VORGELEGTER TEXT:
****************************************

Zimmer frei

Anfang 1990. Ein Mecklenburger steht am Gartentor. Zigarillo im Mund. Er fixiert den Fotografen. Auf den ersten Blick wirkt der Mann misstrauisch-skeptisch. Dabei versprechen seine Schilder das pure Gegenteil: Gastfreundschaft und ein warmes Bett. „BRD-Bürger. Übernachtung kostenlos.“ Dreißig Jahre später lächeln wir über seine Offerte. Beim Nachdenken spüren wir wie sich die Zeiten geändert haben. Ob jemals ein Bürger aus der BRD das Angebot angenommen hat, wissen wir nicht. Was heute dominiert, das wissen wir wohl. Geschäftssinn statt Gastfreundschaft. Fremdeln mit allem Fremden, so tickt der Zeitgeist.

Zimmer frei? – Umsonst? – Für Fremde? – Wer ein Nachtquartier sucht, der bekommt es heute nur für Zahlung im Voraus. Dreißig Jahre Einheit hat die Menschen verändert. Die Wende hat allen Festreden und Statistiken zum Trotz offenbar – gefühlt – mehr Verlierer als Gewinner hervorgebracht. Die Einheit empfinden viele nicht als freundliche sondern feindliche Übernahme. Das Trauma Treuhand bedeutet für zahllose Familien Enttäuschung und Kränkung. Die Verletzung von Biografien und Seelen. Die Flüchtlingsfrage entwickelt sich zur Sollbruchstelle für die liberale Demokratie westlicher Prägung. Vereint? Von wegen. Integriert doch erst mal uns, heißt es trotzig.

****************************************

ZU ERLEDIGEN:
1. Fasse den Text „Zimmer frei“ in zwei Sätzen zusammen.
2. Beantworte bitte anhand des Textes „Zimmer frei“ diese Fragen:
(a) Was hat der Mecklenburger am Gartentor im Mund?
(b) Wie viel kostet die Übernachtung für BRD-Bürger laut seinen Schildern?
(c) Was bedeutet das Trauma Treuhand für zahllose Familien?
3. Schreib aus dem Text „Zimmer frei“ die Stelle zwischen „Zimmer frei? –“ und „heißt es trotzig.“ einschließlich wortgetreu ab.

****************************************

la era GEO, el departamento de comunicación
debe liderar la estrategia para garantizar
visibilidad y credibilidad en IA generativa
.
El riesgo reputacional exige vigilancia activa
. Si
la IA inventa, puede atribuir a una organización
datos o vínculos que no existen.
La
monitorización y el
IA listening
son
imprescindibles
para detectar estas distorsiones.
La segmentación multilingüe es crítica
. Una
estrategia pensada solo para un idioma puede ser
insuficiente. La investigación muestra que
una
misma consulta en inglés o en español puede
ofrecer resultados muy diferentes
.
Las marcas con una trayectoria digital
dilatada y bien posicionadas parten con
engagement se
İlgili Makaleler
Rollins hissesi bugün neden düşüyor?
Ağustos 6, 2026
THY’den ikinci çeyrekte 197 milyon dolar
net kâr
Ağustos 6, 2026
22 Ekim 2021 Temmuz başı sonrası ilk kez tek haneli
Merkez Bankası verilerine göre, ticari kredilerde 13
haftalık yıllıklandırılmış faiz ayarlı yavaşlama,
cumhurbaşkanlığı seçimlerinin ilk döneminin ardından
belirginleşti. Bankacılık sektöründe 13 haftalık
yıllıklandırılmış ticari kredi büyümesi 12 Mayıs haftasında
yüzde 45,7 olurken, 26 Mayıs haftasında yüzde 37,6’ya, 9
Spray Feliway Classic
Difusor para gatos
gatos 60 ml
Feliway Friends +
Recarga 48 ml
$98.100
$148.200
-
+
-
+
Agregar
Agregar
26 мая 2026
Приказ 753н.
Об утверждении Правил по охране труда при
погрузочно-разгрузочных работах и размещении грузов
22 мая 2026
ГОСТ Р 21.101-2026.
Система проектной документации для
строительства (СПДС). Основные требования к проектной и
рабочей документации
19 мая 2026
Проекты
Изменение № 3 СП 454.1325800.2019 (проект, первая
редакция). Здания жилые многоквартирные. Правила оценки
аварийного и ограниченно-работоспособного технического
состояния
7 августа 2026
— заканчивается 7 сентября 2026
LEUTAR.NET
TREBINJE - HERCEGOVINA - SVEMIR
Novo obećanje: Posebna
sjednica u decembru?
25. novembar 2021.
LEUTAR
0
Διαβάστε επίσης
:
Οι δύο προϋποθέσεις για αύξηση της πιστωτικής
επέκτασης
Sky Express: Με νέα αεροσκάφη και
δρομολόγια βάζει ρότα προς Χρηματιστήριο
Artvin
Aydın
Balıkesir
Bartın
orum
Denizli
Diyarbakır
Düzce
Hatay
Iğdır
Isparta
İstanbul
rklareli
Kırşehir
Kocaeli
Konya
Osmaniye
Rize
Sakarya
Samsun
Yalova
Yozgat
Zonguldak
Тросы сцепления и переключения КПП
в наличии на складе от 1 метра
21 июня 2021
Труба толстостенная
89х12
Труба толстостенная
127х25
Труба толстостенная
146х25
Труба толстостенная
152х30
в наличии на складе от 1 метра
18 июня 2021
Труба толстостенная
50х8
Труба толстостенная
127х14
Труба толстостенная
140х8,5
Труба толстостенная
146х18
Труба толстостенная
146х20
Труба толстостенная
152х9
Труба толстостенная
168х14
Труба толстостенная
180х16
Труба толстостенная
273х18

****************************************

LÖSUNGEN:
1. Anfang 1990 bot ein Mecklenburger mit Schildern BRD-Bürgern eine kostenlose Übernachtung an, während heute laut Text Geschäftssinn statt Gastfreundschaft dominiert. Dreißig Jahre Einheit haben die Menschen verändert: Viele empfinden die Einheit als feindliche Übernahme, die Treuhand bedeutet für zahllose Familien Enttäuschung und Kränkung, und die Flüchtlingsfrage entwickelt sich zur Sollbruchstelle für die liberale Demokratie westlicher Prägung.

2.
(a) Einen Zigarillo.
(b) Nichts, sie ist kostenlos.
(c) Enttäuschung und Kränkung.

3.
Zimmer frei? – Umsonst? – Für Fremde? – Wer ein Nachtquartier sucht, der bekommt es heute nur für Zahlung im Voraus. Dreißig Jahre Einheit hat die Menschen verändert. Die Wende hat allen Festreden und Statistiken zum Trotz offenbar – gefühlt – mehr Verlierer als Gewinner hervorgebracht. Die Einheit empfinden viele nicht als freundliche sondern feindliche Übernahme. Das Trauma Treuhand bedeutet für zahllose Familien Enttäuschung und Kränkung. Die Verletzung von Biografien und Seelen. Die Flüchtlingsfrage entwickelt sich zur Sollbruchstelle für die liberale Demokratie westlicher Prägung. Vereint? Von wegen. Integriert doch erst mal uns, heißt es trotzig.